The Manor House in the high street was built in the 17th century on the site of a medieval building. Richard Boyle, 1st Earl of Cork bought Temple Coombe Manor in 1637 for £20,000. The Earl already owned Stalbridge Manor in Dorset, close by. Boyle also purchased Annery House near Bideford in 1640 for £5000.

Somerset by G.W. Wade and J.H. Wade () states, "Templecombe (or Abbas Combe), an inconsiderable village at the S.E. extremity of the county, with an important station on the S. & D. and L. & S.W. lines. The church is ancient but uninteresting, and seems to have been considerably altered. It contains a curious E.E. font. The tower is somewhat peculiar, and forms the S. porch. On the rising ground at the S. of the village are the remains of a preceptory of the Knights Templars, founded in the 12th century by Serlo Fitz-Odo. From this foundation the place takes its name. A long building, which was perhaps once the refectory, but which is now used as a barn, will be noticed abutting on a farm-house along the road to Milborne Port. In an orchard at the back of the farm are the ruins of a small chapel."

It was found by Time Team that the long building post-dated the preceptory, having timbers dated to ; but that the chapel, since demolished, and with only footings remaining, was authentically Templar.

********

PROBLEMS TO WORK ON:
(a) Repeat word for word the part of the text about Templecombe starting at "The Manor House" and ending at "1640 for £5000.".
(b) Name every individual person mentioned in the text about Templecombe.
(c) Resume the text about Templecombe after its last sentence and carry it on.

********

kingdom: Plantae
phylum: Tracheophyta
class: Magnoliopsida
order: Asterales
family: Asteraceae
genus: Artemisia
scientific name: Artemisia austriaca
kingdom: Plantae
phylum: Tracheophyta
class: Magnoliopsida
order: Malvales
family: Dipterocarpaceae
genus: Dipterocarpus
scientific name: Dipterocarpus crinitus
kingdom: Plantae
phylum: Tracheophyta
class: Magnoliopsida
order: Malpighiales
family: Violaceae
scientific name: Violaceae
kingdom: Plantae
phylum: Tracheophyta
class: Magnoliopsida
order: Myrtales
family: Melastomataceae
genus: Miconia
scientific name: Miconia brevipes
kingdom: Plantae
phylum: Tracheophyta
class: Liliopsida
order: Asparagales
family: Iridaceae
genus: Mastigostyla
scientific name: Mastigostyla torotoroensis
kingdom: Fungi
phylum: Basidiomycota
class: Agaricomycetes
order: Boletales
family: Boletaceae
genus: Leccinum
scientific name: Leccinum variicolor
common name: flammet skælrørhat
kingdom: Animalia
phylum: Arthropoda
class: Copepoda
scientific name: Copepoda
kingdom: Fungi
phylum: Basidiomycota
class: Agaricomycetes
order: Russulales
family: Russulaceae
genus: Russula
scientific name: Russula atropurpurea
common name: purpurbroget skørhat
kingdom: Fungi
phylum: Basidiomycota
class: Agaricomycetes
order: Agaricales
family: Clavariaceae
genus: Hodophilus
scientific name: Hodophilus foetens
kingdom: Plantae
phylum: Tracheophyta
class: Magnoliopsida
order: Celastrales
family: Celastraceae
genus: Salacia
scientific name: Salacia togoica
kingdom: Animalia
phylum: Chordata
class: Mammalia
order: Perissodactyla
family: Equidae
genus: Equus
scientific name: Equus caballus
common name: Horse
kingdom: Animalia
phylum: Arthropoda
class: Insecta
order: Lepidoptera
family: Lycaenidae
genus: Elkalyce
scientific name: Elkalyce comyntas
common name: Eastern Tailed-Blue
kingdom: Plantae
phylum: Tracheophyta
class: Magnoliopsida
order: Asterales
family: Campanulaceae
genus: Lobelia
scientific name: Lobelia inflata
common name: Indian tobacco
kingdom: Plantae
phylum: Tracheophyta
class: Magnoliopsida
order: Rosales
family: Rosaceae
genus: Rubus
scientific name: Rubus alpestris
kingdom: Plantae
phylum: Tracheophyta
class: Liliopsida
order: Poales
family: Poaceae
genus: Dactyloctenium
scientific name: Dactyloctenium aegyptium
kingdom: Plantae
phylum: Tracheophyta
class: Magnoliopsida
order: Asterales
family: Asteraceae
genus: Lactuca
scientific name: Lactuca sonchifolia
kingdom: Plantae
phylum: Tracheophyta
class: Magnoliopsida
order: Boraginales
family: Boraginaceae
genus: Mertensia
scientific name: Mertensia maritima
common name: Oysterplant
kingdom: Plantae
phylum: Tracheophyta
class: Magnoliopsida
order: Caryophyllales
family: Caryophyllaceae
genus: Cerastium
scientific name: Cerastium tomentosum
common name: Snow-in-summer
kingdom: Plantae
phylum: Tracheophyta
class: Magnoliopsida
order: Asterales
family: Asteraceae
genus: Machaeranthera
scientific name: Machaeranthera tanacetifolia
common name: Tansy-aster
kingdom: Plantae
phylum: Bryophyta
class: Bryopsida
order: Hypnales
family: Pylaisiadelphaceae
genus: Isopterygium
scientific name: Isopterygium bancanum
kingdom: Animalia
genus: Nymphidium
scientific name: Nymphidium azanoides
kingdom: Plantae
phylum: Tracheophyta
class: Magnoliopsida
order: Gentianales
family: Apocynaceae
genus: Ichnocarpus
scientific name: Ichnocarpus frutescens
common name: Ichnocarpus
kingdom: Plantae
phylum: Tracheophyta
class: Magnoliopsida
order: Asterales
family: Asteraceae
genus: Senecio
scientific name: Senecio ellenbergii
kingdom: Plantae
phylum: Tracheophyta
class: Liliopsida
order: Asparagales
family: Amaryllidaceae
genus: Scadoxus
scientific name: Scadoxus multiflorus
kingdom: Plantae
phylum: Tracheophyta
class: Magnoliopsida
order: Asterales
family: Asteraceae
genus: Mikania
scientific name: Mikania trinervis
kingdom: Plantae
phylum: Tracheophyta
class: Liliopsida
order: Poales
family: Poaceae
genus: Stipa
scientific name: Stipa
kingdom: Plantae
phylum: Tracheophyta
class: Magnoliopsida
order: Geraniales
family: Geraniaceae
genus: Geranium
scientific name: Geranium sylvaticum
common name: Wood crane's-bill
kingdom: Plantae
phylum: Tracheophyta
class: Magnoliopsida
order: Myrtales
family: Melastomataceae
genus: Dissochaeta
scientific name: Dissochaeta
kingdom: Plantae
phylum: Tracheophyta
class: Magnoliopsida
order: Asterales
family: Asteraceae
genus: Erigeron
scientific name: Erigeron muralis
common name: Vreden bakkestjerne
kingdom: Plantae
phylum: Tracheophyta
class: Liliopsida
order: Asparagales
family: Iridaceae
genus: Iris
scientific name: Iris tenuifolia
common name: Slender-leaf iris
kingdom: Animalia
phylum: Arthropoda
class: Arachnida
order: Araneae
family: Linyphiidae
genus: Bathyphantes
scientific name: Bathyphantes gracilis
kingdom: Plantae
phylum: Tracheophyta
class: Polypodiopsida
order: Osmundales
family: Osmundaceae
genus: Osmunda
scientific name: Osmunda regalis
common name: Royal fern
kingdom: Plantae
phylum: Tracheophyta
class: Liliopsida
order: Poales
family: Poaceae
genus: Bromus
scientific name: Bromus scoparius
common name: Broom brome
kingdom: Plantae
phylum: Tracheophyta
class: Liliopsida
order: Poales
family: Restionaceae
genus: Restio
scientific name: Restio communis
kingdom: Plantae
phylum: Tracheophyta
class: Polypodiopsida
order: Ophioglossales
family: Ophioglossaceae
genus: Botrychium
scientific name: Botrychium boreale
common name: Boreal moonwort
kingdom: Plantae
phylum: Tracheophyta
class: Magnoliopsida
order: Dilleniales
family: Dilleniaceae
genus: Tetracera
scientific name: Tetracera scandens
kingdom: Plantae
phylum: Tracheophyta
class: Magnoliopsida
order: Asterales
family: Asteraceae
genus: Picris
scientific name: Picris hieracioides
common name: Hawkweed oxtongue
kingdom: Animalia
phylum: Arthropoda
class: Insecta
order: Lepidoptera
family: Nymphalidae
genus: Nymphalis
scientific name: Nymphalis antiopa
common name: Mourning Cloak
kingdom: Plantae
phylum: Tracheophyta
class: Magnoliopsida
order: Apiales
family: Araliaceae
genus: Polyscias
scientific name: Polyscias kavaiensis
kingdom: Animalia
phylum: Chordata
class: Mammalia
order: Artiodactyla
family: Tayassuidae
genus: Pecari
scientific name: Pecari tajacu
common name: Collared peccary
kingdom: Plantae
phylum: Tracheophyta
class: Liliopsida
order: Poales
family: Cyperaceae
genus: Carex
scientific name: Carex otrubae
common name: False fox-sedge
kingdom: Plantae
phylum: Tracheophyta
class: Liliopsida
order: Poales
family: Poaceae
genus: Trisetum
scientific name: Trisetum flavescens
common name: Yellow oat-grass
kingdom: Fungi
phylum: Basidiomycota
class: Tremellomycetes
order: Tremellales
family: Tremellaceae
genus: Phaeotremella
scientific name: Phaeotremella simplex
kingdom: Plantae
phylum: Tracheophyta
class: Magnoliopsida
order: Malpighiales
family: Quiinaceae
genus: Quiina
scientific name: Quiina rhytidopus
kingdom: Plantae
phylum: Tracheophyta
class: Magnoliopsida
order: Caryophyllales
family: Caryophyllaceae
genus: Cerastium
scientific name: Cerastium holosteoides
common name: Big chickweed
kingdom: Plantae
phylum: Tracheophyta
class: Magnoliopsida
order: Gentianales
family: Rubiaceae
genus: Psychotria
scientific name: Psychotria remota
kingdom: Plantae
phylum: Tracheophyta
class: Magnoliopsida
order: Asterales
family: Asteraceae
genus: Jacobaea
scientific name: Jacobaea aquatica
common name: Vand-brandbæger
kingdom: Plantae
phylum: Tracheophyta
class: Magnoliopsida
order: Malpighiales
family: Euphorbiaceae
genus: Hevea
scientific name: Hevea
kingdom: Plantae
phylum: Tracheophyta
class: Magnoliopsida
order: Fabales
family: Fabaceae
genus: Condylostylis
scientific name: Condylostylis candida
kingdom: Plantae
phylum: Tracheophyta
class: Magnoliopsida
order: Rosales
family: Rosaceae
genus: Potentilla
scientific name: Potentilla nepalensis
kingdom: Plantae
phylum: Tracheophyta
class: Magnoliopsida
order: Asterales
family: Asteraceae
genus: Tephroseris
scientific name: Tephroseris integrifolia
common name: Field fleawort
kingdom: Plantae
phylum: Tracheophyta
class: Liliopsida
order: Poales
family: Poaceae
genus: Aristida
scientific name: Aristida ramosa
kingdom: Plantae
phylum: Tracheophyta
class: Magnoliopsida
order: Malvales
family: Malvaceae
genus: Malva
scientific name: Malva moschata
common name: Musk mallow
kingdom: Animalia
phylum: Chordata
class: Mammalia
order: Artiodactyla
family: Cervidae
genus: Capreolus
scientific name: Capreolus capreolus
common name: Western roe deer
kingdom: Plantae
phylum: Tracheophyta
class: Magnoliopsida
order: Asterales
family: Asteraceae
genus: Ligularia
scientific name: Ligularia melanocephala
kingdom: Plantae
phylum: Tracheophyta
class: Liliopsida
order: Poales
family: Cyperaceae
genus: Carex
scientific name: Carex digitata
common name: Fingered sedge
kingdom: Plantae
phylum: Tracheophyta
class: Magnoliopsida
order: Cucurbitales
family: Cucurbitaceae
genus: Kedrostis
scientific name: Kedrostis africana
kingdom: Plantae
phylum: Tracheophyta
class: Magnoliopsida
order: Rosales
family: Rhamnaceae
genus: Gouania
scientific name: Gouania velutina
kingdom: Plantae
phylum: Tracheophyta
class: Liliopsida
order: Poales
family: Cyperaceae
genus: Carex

********

ANSWERS TO THE EXERCISE:
(a)
The Manor House in the high street was built in the 17th century on the site of a medieval building. Richard Boyle, 1st Earl of Cork bought Temple Coombe Manor in 1637 for £20,000. The Earl already owned Stalbridge Manor in Dorset, close by. Boyle also purchased Annery House near Bideford in 1640 for £5000.

(b)
Richard Boyle, 1st Earl of Cork
G.W. Wade
J.H. Wade
Serlo Fitz-Odo

(c)
Governance
The Abbas and Templecombe parish council has responsibility for local issues, including setting an annual precept (local rate) to cover the council's operating costs and producing annual accounts for public scrutiny. The parish council evaluates local planning applications and works with the local police, district council officers, and neighbourhood watch groups on matters of crime, security, and traffic. The parish council's role also includes initiating projects for the maintenance and repair of parish facilities, as well as consulting with the district council on the maintenance, repair, and improvement of highways, drainage, footpaths, public transport, and street cleaning. Conservation matters (including trees and listed buildings) and environmental issues are also the responsibility of the council.

The village falls within the non-metropolitan district of South Somerset, and the area of Somerset County Council. The village is part of the 'Blackmoor Vale' electoral ward for council elections, along with several neighbouring villages. It is also part of the Somerton and Frome constituency in the House of Commons. Historically it was part of Wincanton Rural District, before local government reorganisation in 1974.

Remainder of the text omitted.